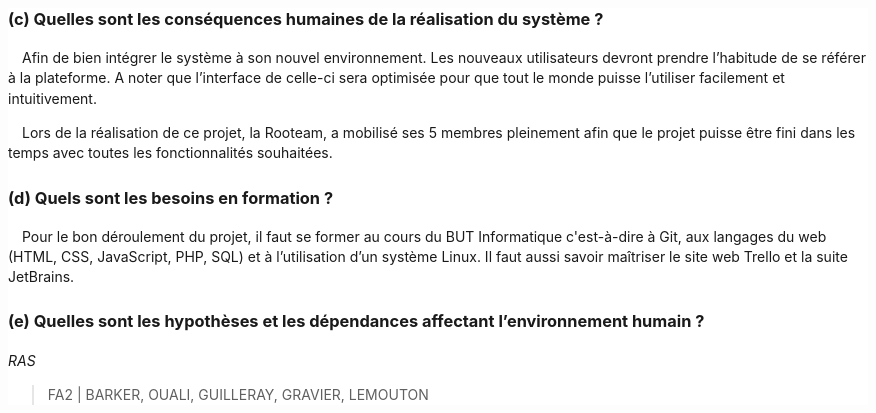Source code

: ### (c) Quelles sont les conséquences humaines de la réalisation du système ?  
&emsp;Afin de bien intégrer le système à son nouvel environnement. Les nouveaux utilisateurs devront prendre l’habitude de se référer à la plateforme. A noter que l’interface de celle-ci sera optimisée pour que tout le monde puisse l’utiliser facilement et intuitivement.  

&emsp;Lors de la réalisation de ce projet, la Rooteam, a mobilisé ses 5 membres pleinement afin que le projet puisse être fini dans les temps avec toutes les fonctionnalités souhaitées.  

### (d) Quels sont les besoins en formation ?  
&emsp;Pour le bon déroulement du projet, il faut se former au cours du BUT Informatique c'est-à-dire à Git, aux langages du web (HTML, CSS, JavaScript, PHP, SQL) et à l’utilisation d’un système Linux.
Il faut aussi savoir maîtriser le site web Trello et la suite JetBrains.  

### (e) Quelles sont les hypothèses et les dépendances affectant l’environnement humain ?  
*RAS*  

> FA2 | BARKER, OUALI, GUILLERAY, GRAVIER, LEMOUTON
</div>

##########

WHAT THIS TASK INVOLVES:
Once the pictures are set aside, reproduce the records in full and exactly.

WRITTEN ANSWER:
Source code

: ### (c) Quelles sont les conséquences humaines de la réalisation du système ?  
&emsp;Afin de bien intégrer le système à son nouvel environnement. Les nouveaux utilisateurs devront prendre l’habitude de se référer à la plateforme. A noter que l’interface de celle-ci sera optimisée pour que tout le monde puisse l’utiliser facilement et intuitivement.  

&emsp;Lors de la réalisation de ce projet, la Rooteam, a mobilisé ses 5 membres pleinement afin que le projet puisse être fini dans les temps avec toutes les fonctionnalités souhaitées.  

### (d) Quels sont les besoins en formation ?  
&emsp;Pour le bon déroulement du projet, il faut se former au cours du BUT Informatique c'est-à-dire à Git, aux langages du web (HTML, CSS, JavaScript, PHP, SQL) et à l’utilisation d’un système Linux.
Il faut aussi savoir maîtriser le site web Trello et la suite JetBrains.  

### (e) Quelles sont les hypothèses et les dépendances affectant l’environnement humain ?  
*RAS*  

> FA2 | BARKER, OUALI, GUILLERAY, GRAVIER, LEMOUTON
</div>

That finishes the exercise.